DANIEL ACOGE LA PROMESA

“En el año primero de Darío, hijo de Asuero, del linaje de los medos, que fue hecho rey sobre el reino de los caldeos, yo, Daniel, volví mi rostro hacia Adonay Ha-’Elohim, buscándole en oración y ruego, en ayuno, cilicio y ceniza” (Daniel 9:1-3).

            No había duda en la mente de Daniel acerca de la causa de su exilio. Él se enteró en el exilio de todos los horrores prometidos por Dios si su pueblo no obedecía su santa ley. Supo del terrible sitio de la ciudad, la gente muriendo de hambre, las plagas, la muerte de millares; supo de la destrucción del templo, el saqueo de la ciudad, y la deportación de sus gentes. Él mismo había sido llevado a Babilonia en cadenas tras la derrota de su pueblo. Sabía que Jerusalén no cayó porque Dios no tenía suficiente poder para defenderla, sino por el terrible pecado del pueblo a pasar del incesante aviso de parte de sus profetas, culminando en el ministerio de Jeremías. Sabía que había ocurrido en cumplimiento de lo Dios advirtió que pasaría si incumpliesen su ley, tal como viene profetizado en Levítico 26 y Deuteronomio 28.
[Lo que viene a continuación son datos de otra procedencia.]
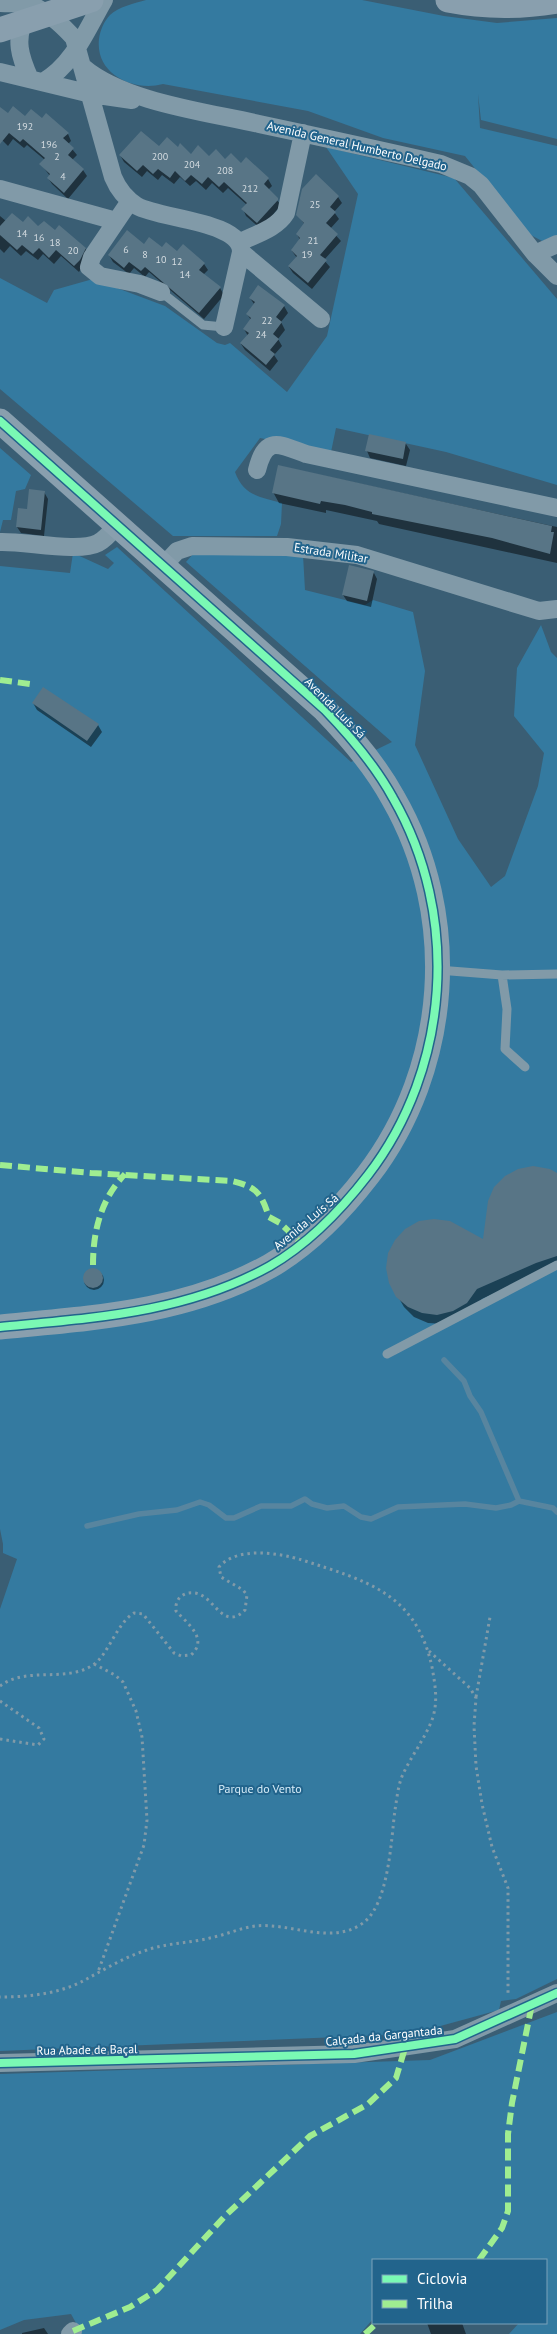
<svg xmlns="http://www.w3.org/2000/svg" width="557" height="2334" font-family="'PT Sans',sans-serif">
  <rect width="100%" height="100%" fill="#3a5e74"/>
  <path fill="#347aa0" d="M146,0H362L444,16L497,23L557,18V139L481,120L478,94L480,128L557,146V236L542,241L527,233L465,156L383,138L308,111L163,84C133,92 95,74 99,39C100,31 104,21 110,15C118,7 135,3 146,0Z
    M326,147L454,178L557,299V485L446,452L336,428L331,452L260,438L235,472C244,496 260,497 282,503L281,524L277,536H173L0,389V278L47,303L54,290L93,279L165,306L217,343L225,345L230,343L287,392L327,336L358,194Z
    M0,448L31,475L25,489L16,491L11,520H3L0,532Z
    M117,547L351,762L392,742L186,562L193,554L303,555L305,590L365,605L373,600L413,612L425,671L415,745L458,839L491,887L505,876L538,786L544,753L514,716L517,668L541,625L551,652L557,658V1979L516,1999L501,2001L499,2010L411,2034L0,2051V1609L17,1559L3,1553V1544L0,1529V566L70,573L73,553L108,569L114,563L105,555Z
    M557,2012V2334H509L519,2323H546V2260H373V2319L360,2334H80L81,2332L71,2314L24,2320L0,2330V2074L430,2060Z"/>
  <path fill="#0007" d="M0,108L8,114L42,120L68,134L71,141L68,144L77,155L72,160L83,170L87,176L68,199L52,184L48,178L50,176L41,164L45,160L27,145L24,148L13,139L8,146L0,138Z
    M159,148L178,149L191,155L242,165L268,179L272,186L268,190L281,205L261,229L246,216L243,209L247,205L228,188L223,193L212,183L206,190L196,181L190,186L180,177L174,184L162,175L158,180L147,171L142,177L124,162L120,155Z
    M338,197L342,203L334,212L339,219L330,229L341,241L324,260L330,267L312,289L293,273L289,267L297,258L292,251L300,240L297,234L305,225L298,215Z
    M0,216L6,221L55,231L85,248L89,255L79,272L61,256L54,264L43,254L38,260L26,251L21,256L10,246L4,253L0,249Z
    M144,246L162,249L204,264L208,270L203,275L220,288L224,295L204,319L149,272L145,277L134,268L129,274L113,262L109,255Z
    M250,298L284,306L288,313L281,322L285,330L278,339L282,346L274,355L278,361L270,371L245,350L241,344L248,336L244,329L251,320L247,314L254,304Z
    M406,444L410,450L406,466L370,458L367,451Z
    M279,466L557,527V563L379,524L377,521L326,510V513L279,503L273,492Z
    M44,492L48,499L44,536L21,533L17,527L28,510Z
    M374,573L377,579L371,607L347,601L343,595Z
    M33,703L98,725L102,732L91,747L37,710Z
    M557,1175V1269L542,1272L482,1299L472,1312L443,1324L428,1323L414,1317L404,1307L390,1283L484,1241Z
    M84 1280a10 10 0 1 1 20 0a10 10 0 1 1-20 0Z
    M427,2323H462L466,2334H431Z
    M44,2328L48,2334H22V2333Z"/>
  <g fill="none" stroke-linecap="round" stroke-linejoin="round">
    <path stroke="#58859f" stroke-width="5.5" d="M444,1360L464,1381L470,1396L481,1412L519,1501
      M87,1526L139,1514L177,1510L200,1502L209,1505L226,1518H234L261,1506H291L305,1499L312,1504L327,1508L344,1506L361,1517L371,1519L398,1507L465,1504L496,1508L511,1505L519,1501L553,1508L557,1512"/>
  </g>
  <path fill="#587586" d="M13,106L25,116L31,109L42,118L46,113L69,133L63,138L74,148L68,155L84,169L64,193L47,178L50,174L39,164L45,158L23,139L20,142L9,133L0,144V107L8,113Z
    M141,131L159,146L167,137L178,147L180,143L191,154L198,145L209,156L216,149L225,159L231,153L241,163L246,157L269,178L264,184L278,198V200L257,223L241,209L247,203L224,182L219,187L208,177L202,184L191,175L185,181L175,171L170,178L158,169L153,174L143,165L137,171L119,155Z
    M316,174L339,196L330,207L336,212L326,223L338,234L320,255L327,260L308,283L288,266L297,256L291,250L300,238L296,234L304,223L296,215L302,189Z
    M12,213L23,222L28,216L38,226L44,221L55,230L59,225L86,248L80,260L74,266L56,250L49,258L39,248L33,254L22,245L17,250L0,235V226Z
    M127,230L144,244L149,237L162,247L166,242L177,251L183,244L205,263L199,270L221,287L199,313L145,267L141,271L129,262L124,268L108,255Z
    M258,285L285,305L276,317L282,322L273,334L279,339L270,350L275,354L266,365L240,343L249,333L243,329L251,318L246,314L255,302L249,298Z
    M369,434L406,442L403,459L365,451Z
    M278,465L552,526L551,532H554L550,554L492,538L372,514V512L345,505L321,501L320,504L272,493Z
    M29,489L45,491L41,530L16,527L18,508L27,509Z
    M349,565L374,571L367,601L342,595Z
    M43,687L99,724L87,741L32,703Z
    M533,1166L550,1169L557,1173V1256L536,1263L477,1289L467,1303L453,1311L437,1315L422,1313L408,1307L396,1297L389,1283L386,1268L388,1253L395,1240L405,1229L419,1221L434,1219L450,1221L483,1239L488,1201L494,1187L505,1176L518,1169Z
    M83 1278a10 10 0 1 1 20 0a10 10 0 1 1-20 0Z"/>
  <g fill="none" stroke-linecap="round" stroke-linejoin="round">
    <path stroke="#819aa8" stroke-width="3" stroke-dasharray="2.5 4" stroke-linecap="butt" d="M429,1651L470,1688L476,1698L474,1726L476,1766L482,1804L492,1847L508,1888V1995
      M94,1664L115,1675L123,1682L136,1711L142,1737L147,1820L144,1845L98,1972
      M0,1686C26,1666 66,1683 93,1665C109,1654 116,1624 134,1613L143,1614L174,1653L181,1656L191,1655C209,1639 187,1623 176,1611C174,1595 190,1588 203,1596C217,1605 226,1629 245,1610L247,1595L243,1590L221,1577L219,1567C237,1546 279,1553 302,1560C367,1581 416,1593 432,1667C435,1684 438,1700 433,1717C426,1737 412,1755 403,1774C398,1785 397,1798 395,1810C391,1840 389,1904 363,1923C332,1946 289,1922 255,1926C240,1928 225,1935 210,1938C190,1943 167,1943 147,1950C124,1957 102,1971 81,1982C57,1994 27,1997 0,1997
      M476,1697L490,1617
      M0,1701L39,1728L44,1739L38,1745L0,1739"/>
    <path stroke="#819aa8" stroke-width="9" d="M161,292L203,325L224,327
      M438,970L502,975L557,974
      M502,975L507,1009L505,1049L525,1067
      M387,1354L557,1265"/>
    <path stroke="#819aa8" stroke-width="18" d="M0,3C10,4 24,2 33,6C48,12 63,26 74,38L113,177C118,189 126,199 137,206C159,219 242,221 241,252L224,327
      M26,16C14,39 20,57 30,79
      M83,67C124,102 207,112 259,124C320,137 380,150 441,164L470,176L481,185L535,254L557,276
      M0,72L91,94L132,100
      M43,82C74,64 87,29 104,0
      M0,189L116,221
      M130,201L92,257L89,267L100,276L140,284L161,292
      M240,242C256,234 276,229 286,213L303,133
      M241,252L321,319
      M535,254L557,244
      M257,470C266,435 278,444 306,454L557,508
      M0,542C25,541 79,553 98,543C106,539 112,531 118,524
      M164,565L177,551L192,546L287,547L357,555L539,611L557,609
      M0,2063L354,2054L455,2039L557,1993
      M70,2334L73,2331"/>
    <path stroke="#899fae" stroke-width="25" d="M448,0C484,7 521,7 557,1
      M0,30L91,0
      M0,421L325,710C351,737 375,765 393,798C461,916 450,1068 368,1175C341,1210 308,1244 270,1266C186,1313 93,1318 0,1327"/>
    <path stroke="#9fed91" stroke-width="6" stroke-dasharray="12 6" stroke-linecap="butt" d="M0,680L30,684
      M0,1165L91,1173L232,1181C257,1187 261,1193 269,1217L280,1223L302,1244
      M93,1265C93,1231 101,1199 125,1174
      M479,2260L502,2228L508,2211V2134L512,2103L532,2004
      M73,2331L130,2307L157,2290L225,2216L310,2136L368,2104L396,2078L405,2048
      M365,2334L377,2323"/>
    <defs>
      <path id="cycleway" d="M0,421L325,710C351,737 375,765 393,798C461,916 450,1068 368,1175C341,1210 308,1244 270,1266C186,1313 93,1318 0,1327
        M0,2063L354,2054L455,2039L557,1993"/>
    </defs>
    <use href="#cycleway" stroke="#22648c" stroke-width="11"/>
    <use href="#cycleway" stroke="#7af9b4" stroke-width="8"/>
  </g>
  <g text-anchor="middle" stroke-width="4" stroke-linejoin="round" paint-order="stroke">
    <g font-size="10" fill="#d5dce1">
      <text x="25" y="130">192</text>
      <text x="49" y="148">196</text>
      <text x="57" y="160">2</text>
      <text x="160" y="160">200</text>
      <text x="192" y="168">204</text>
      <text x="225" y="174">208</text>
      <text x="63" y="180">4</text>
      <text x="250" y="192">212</text>
      <text x="315" y="208">25</text>
      <text x="22" y="237">14</text>
      <text x="39" y="241">16</text>
      <text x="313" y="244">21</text>
      <text x="55" y="246">18</text>
      <text x="126" y="253">6</text>
      <text x="73" y="254">20</text>
      <text x="145" y="258">8</text>
      <text x="307" y="258">19</text>
      <text x="161" y="263">10</text>
      <text x="177" y="265">12</text>
      <text x="185" y="278">14</text>
      <text x="267" y="324">22</text>
      <text x="261" y="338">24</text>
    </g>
    <g font-size="12" fill="#fff" stroke="#22648c">
      <text transform="translate(357 146) rotate(13)" y="4">Avenida General Humberto Delgado</text>
      <text transform="translate(331 553) rotate(9)" y="4">Estrada Militar</text>
      <text transform="translate(335 708) rotate(45)" y="4">Avenida Luís Sá</text>
      <text transform="translate(306 1222) rotate(-40)" y="4">Avenida Luís Sá</text>
      <text transform="translate(384 2036) rotate(-6)" y="4">Calçada da Gargantada</text>
      <text transform="translate(87 2050) rotate(-1)" y="4">Rua Abade de Baçal</text>
    </g>
    <g font-size="12" fill="#d6ecf8" stroke="#22648c">
      <text x="260" y="1793">Parque do Vento</text>
    </g>
  </g>
  <rect x="372" y="2259" width="175" height="65" fill="#22648c" stroke="#7aa2ba"/>
  <rect x="382" y="2275" width="25" height="8" fill="#7af9b4" stroke="#7aa2ba"/>
  <text x="417" y="2284" font-size="15" fill="#ffffff">Ciclovia</text>
  <rect x="382" y="2300" width="25" height="8" fill="#9fed91" stroke="#7aa2ba"/>
  <text x="417" y="2309" font-size="15" fill="#ffffff">Trilha</text>
</svg>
Pero también sabía que había una clausula en la ley que podría echar mano a ella para poner al revés la presente desgracia, y esto es lo que él se preparó para hacer mediante el ayuno y la humillación delante de Dios. Sabía que la ley dice: “Pero ellos confesarán sus iniquidades, y las iniquidades de sus padres, y la rebeldía con que se rebelaron contra Mí, y confesarán también que por cuanto anduvieron en oposición conmigo, yo también tuve que andar en oposición con ellos, y llevarlos a la tierra de sus enemigos” (Lev. 26:40, 41). Él ya estaba en tierra de sus enemigos, y se dispuso a hacer lo que pone la palabra de Dios a continuación: “Entonces se humillará su corazón incircunciso y entonces aceptarán el castigo de su iniquidad” (v. 41). Daniel no tenía un corazón incircunciso, temía a Dios y le amaba y vivía en estricta obediencia a su ley, y por eso estaba en condiciones para interceder a favor de su pueblo. Y esto es lo que hizo según las instrucciones escritas por Moisés.

Daniel oró: “Y oré a Yahweh mi Dios e hice confesión diciendo: ¡Oh Adonay! Dios grande, digno de ser temido, que guardas el Pacto y la misericordia con los que te aman, y guardan tus mandamientos” (Daniel 9:4). Daniel puso su dedo en la causa de la desgracia de Israel. Había roto el Pacto. No había cumplido los mandamientos de Dios. “Hemos pecado, hemos hecho impíamente, hemos sido rebeldes, y nos hemos apartado de tus mandamientos y de tus ordenanzas” (v. 5). Efectivamente. Esto es lo que ha  pasado. Y Daniel reconoce que la consecuencia es lo que les ha pasado: “¡Oh Adonay, tuya es la justicia, y nuestra la confusión de rostro, como en el día de hoy lleva todo judío, los moradores de Jerusalem… en todas las tierras a donde los has echado a causa de su rebelión con que se rebelaron contra Ti!” (Dan. 9:7). También sabía de la ley: “De nuestro Dios es el tener misericordia y el perdonar” (Dan. 9: 9). Y habiendo confesado el pecado del pueblo se puso en efecto otra ley de Dios, su promesa: “Entonces Yo también recordaré mi pacto con Jacob, y también mi pacto con Isaac, y también con Abraham recordaré mi pacto, y me acordaré de la tierra” (Lev. 26:42). Dios escuchó la oración de Daniel e inició el plan de restauración. Los cautivos volvieron a Jerusalén para reconstruir la ciudad y reedificar el templo, y Dios volvió a hacer su morada allí.